I underestimated how long the revision to Sell Your Book on Amazon would take. I had hoped to have it done and available by now, however the editor had quite a few suggestions, which I’m now implementing.  This allows me an opportunity to stress the importance of professional copyediting when publishing a book.

A misconception that most authors who are pursuing conventional publishing have is that they don’t need to edit their work, and as a result, feel that paid copyediting services offered by publishing service companies represent another example of “money flowing the wrong way.”

Their feeling is, if they get published traditionally,  “the publisher will edit it.”

It is true that IF your work gets accepted by a traditional publisher, they will edit it without any cost to you.  But it’s not true that means you can submit a non-edited book for consideration.

That may be true for Stephanie Meyer, or Dan Brown, but it’s not true for you.  If you are submitting an unsolicited–or even a solicited–manuscript to a publisher or literary agent, it is in your best interest to pay to have it professionally copyedited before submission. 

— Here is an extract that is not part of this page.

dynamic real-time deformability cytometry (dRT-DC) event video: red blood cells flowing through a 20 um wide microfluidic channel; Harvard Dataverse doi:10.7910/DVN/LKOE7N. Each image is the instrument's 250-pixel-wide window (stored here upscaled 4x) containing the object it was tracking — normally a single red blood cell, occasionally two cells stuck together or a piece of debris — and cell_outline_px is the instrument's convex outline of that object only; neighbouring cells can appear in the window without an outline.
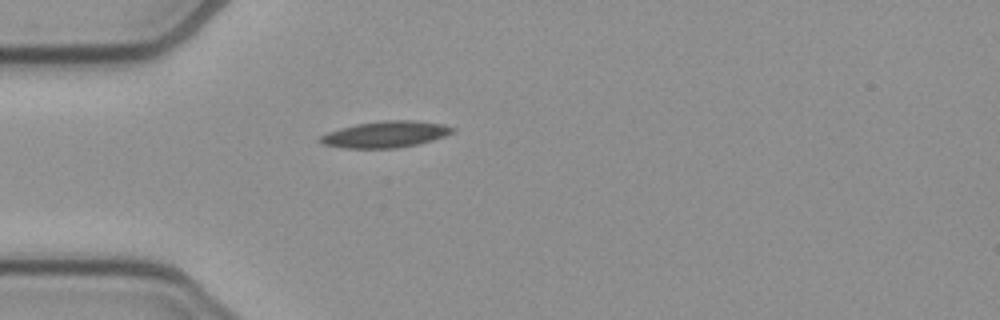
{"species": "common noctule bat (a hibernating species)", "species_latin": "Nyctalus noctula", "temperature_condition": "cold", "stored_images_in_passage": 39, "camera_frame_rate_fps": 3000, "um_per_image_px": 0.085, "animal": {"sex": "female", "body_mass_g": 21.9}, "frame": {"image": 1, "passage_image": 1, "time_ms": 0.0, "image_size_px": [1000, 320], "cell_outline_px": [[456, 128], [452, 132], [444, 136], [432, 140], [416, 144], [396, 148], [344, 148], [324, 144], [316, 140], [320, 136], [328, 132], [340, 128], [356, 124], [384, 120], [416, 120], [444, 124]], "centroid_in_image_um": [32.76, 11.41], "position_along_channel_um": 52.2, "area_um2": 20.29}}
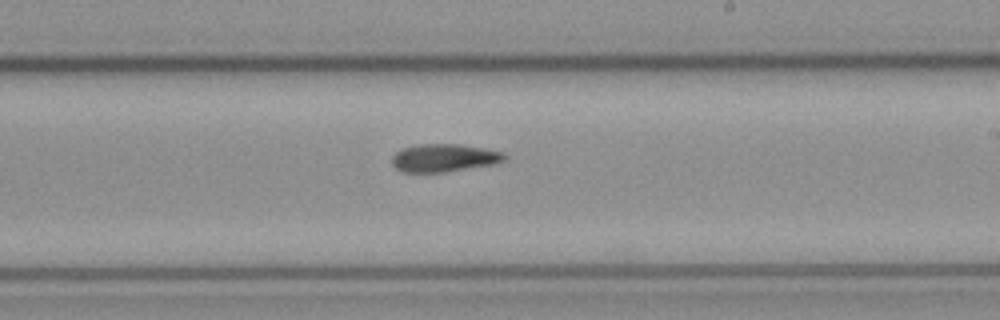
{"frame": {"image": 2, "passage_image": 17, "time_ms": 5.333, "image_size_px": [1000, 320], "cell_outline_px": [[508, 160], [496, 164], [444, 172], [400, 172], [392, 164], [392, 156], [396, 152], [404, 148], [420, 144], [460, 144], [484, 148], [504, 152], [508, 156]], "centroid_in_image_um": [37.8, 13.42], "position_along_channel_um": 251.2, "area_um2": 18.5}}
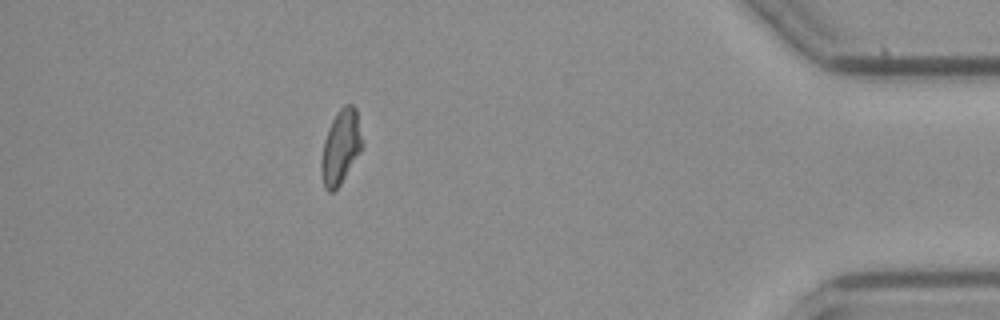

Why?  Because this is an extremely competitive industry and if your cover letter and/or query letter and/or book proposal and/or manuscript is littered with mistakes — or even contains just a few — that makes it all the easier to reject. 

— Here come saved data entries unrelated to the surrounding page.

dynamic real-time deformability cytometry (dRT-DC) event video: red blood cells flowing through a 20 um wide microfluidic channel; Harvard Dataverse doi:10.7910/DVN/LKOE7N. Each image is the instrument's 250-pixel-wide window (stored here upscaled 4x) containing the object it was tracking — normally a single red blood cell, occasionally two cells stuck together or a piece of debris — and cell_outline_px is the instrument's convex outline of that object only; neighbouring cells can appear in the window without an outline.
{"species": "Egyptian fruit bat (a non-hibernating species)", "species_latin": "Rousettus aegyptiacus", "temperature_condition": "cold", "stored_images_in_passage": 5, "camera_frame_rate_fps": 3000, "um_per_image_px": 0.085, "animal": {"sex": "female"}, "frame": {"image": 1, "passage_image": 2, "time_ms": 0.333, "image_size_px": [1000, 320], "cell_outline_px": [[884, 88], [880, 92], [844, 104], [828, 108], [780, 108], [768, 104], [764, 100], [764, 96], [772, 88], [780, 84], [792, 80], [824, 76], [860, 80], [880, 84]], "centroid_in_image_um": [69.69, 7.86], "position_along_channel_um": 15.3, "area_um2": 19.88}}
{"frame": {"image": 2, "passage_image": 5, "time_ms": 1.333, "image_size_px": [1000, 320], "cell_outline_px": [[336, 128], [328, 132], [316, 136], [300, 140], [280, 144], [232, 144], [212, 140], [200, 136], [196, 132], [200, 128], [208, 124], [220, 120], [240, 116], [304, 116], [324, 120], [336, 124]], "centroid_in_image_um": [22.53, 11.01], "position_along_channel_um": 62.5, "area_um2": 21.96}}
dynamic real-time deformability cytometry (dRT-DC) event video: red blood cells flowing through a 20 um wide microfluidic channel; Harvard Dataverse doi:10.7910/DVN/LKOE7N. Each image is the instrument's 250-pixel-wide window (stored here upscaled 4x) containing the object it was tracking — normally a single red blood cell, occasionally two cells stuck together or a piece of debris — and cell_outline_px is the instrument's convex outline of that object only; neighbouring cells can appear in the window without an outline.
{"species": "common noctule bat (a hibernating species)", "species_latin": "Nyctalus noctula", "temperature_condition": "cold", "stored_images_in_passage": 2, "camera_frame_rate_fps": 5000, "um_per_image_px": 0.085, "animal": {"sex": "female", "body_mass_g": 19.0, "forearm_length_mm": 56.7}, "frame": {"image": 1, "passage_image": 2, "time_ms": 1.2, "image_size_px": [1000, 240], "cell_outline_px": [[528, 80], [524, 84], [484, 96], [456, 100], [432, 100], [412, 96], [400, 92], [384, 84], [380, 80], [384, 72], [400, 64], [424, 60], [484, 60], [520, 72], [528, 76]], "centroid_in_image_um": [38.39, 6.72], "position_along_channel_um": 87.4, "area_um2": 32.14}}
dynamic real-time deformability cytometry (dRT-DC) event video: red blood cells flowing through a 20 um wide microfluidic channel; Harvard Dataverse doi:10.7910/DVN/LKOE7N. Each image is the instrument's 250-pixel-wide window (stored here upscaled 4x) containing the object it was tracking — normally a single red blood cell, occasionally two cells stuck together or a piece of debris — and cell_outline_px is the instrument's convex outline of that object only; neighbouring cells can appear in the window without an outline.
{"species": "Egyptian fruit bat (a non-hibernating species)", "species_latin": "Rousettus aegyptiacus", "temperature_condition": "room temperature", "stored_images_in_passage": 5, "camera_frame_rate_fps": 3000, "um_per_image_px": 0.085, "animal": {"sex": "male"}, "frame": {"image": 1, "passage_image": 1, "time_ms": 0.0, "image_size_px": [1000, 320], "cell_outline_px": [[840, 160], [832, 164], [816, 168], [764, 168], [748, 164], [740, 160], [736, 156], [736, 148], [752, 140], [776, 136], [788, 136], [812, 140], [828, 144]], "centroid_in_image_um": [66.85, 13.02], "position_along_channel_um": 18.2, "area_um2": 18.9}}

I’ll be the first to admit that every book I’ve published has contained at least one error — and that’s WITH editing! Imagine if I didn’t have them edited.   The beauty of print-on-demand is that those mistakes are much easier to correct than a 5,000-10,0000 print-run containing errors.  A number of my readers have been kind enough to politely point out small things I or my editor overlooked, and presto-done, POD makes post-publication changes a snap!  That’s why pencils have erasers, keyboards have “Backspace” and why Outskirts Press has its revision option. — Why? Because we’re all human.

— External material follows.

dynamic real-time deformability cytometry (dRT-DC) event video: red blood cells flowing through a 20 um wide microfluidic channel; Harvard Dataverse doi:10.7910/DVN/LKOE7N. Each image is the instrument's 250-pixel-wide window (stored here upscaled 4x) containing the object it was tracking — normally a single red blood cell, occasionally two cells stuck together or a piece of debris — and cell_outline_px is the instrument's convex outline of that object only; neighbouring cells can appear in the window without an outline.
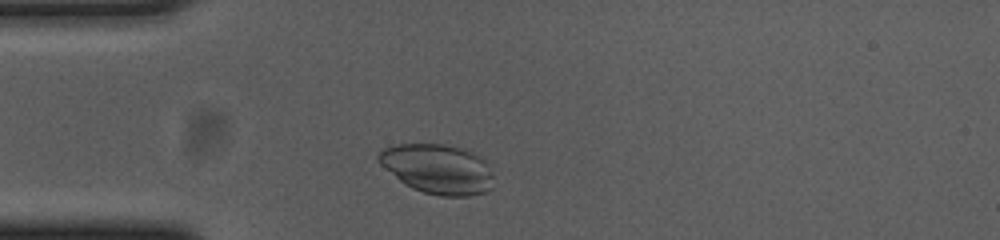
{"species": "common noctule bat (a hibernating species)", "species_latin": "Nyctalus noctula", "temperature_condition": "cold", "stored_images_in_passage": 38, "camera_frame_rate_fps": 3000, "um_per_image_px": 0.085, "animal": {"sex": "female", "body_mass_g": 23.0, "forearm_length_mm": 53.4}, "frame": {"image": 1, "passage_image": 3, "time_ms": 0.667, "image_size_px": [1000, 240], "cell_outline_px": [[492, 188], [484, 192], [468, 196], [440, 196], [424, 192], [412, 188], [404, 184], [384, 168], [376, 160], [376, 156], [384, 148], [396, 144], [444, 144], [460, 148], [484, 160], [492, 176]], "centroid_in_image_um": [37.14, 14.37], "position_along_channel_um": 47.9, "area_um2": 32.95}}
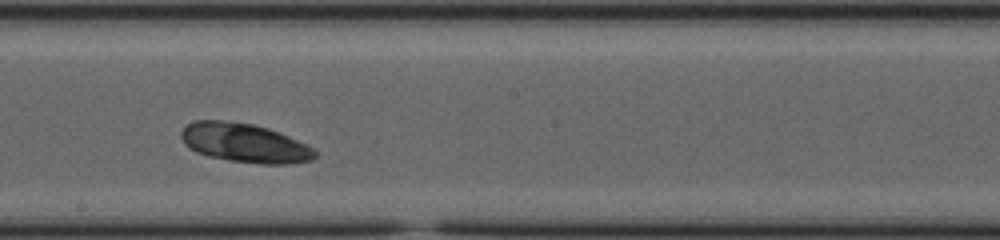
{"frame": {"image": 2, "passage_image": 19, "time_ms": 6.0, "image_size_px": [1000, 240], "cell_outline_px": [[316, 156], [312, 160], [292, 164], [260, 164], [228, 160], [208, 156], [196, 152], [188, 148], [184, 144], [180, 136], [180, 132], [192, 120], [224, 120], [252, 124], [268, 128], [280, 132], [308, 144], [316, 152]], "centroid_in_image_um": [20.79, 12.15], "position_along_channel_um": 227.4, "area_um2": 30.81}}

The trouble with blogging – part one

Even though, officially, I’m a “fan” of blogging and I suggest that all entrepreneurs, professionals, and writers partake in the exercise of blogging on a consistent basis, for a variety of reasons, I have some basic difficulties with the whole thing. I can appreciate the philosophy behind blogging, the concept, but when the logistics, the reality, start to unfold, it just really isn’t all that it is supposed to be cracked up to be.

There – that previous sentence is a perfect example of one of my troubles with blogging. The writing can be … sloppy. Let’s face it, the majority of blogs out there are hard to read because they contain spelling and grammatical errors. If you can filter through the majority of blogs and arrive upon the minority that are professionally written, you are still, more often than not, presented with a level of writing that is redundant and messy, not fully fleshed-out, or not organized in any manner.

For example, I run each of my blog posts through a spell checker before I hit the “publish” button, but there are those out there who are cutting their teeth on the instant-gratification-world of blogs, twitter, and youtube, who would argue that “spell checking” a blog misses the whole point!  And then after I spell check it, I paste it back into the WordPress box, and then re-read it for grammar and, for lack of a better term, “user-friendliness.”  

But, in many cases, I may want to add a sentence or two of clarification to my previously spell-checked work and no matter how careful I believe I am, a typo may sometimes slip through. Do I have time to spell-check it again? Or do I have time to drastically re-write sentences or even paragraphs in an attempt to make the writing “better” or more organized?  Personally, I don’t and judging from the blogs in existence, few bloggers do. Now as the president of a self-publishing company, I’m hardly in a position to say “Blogging is fundamentally evil because it makes it easy to be a sloppy writer.”

No, I wouldn’t say it’s evil. But blogging does make it easier to be a sloppy writer, at least for me. And as a writer, I need things to motivate me to be a stronger writer, not things that allow me to be a weaker one.

Of course, the other side of the argument is that blogging, and self-publishing for that matter, at least encourages, and in many cases rewards, the act of writing itself — and in this day and age of movies, video games, and Iphones, that’s a small miracle that perhaps grants it some slack.